━━━ AVAILABLE RECORDS ━━━

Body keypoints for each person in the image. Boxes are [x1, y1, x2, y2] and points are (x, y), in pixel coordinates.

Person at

━━━
━━━ AVAILABLE RECORDS ━━━

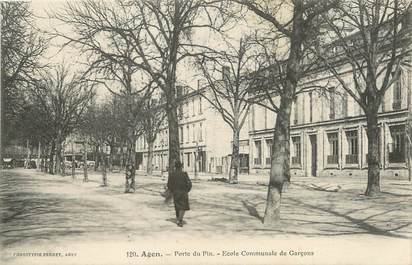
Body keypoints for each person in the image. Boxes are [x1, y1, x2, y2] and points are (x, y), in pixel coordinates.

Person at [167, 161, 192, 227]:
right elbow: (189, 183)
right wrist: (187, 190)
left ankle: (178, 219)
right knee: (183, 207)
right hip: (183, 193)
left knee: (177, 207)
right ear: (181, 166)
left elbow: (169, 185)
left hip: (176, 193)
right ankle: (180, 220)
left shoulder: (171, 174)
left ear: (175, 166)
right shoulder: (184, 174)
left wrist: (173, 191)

━━━
━━━ AVAILABLE RECORDS ━━━

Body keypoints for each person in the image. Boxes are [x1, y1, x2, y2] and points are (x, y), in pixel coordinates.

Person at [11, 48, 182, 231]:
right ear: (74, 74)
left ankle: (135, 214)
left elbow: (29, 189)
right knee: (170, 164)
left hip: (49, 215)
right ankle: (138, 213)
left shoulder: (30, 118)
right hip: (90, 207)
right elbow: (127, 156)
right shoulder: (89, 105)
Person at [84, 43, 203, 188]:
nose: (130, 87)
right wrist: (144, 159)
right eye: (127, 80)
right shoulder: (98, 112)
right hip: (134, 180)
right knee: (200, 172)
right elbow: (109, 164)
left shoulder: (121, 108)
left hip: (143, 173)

━━━

_TASK PROMPT_
After reading the material above, tally the lines that include the string "elbow" and give only the number.

_EXPECTED ANSWER_
5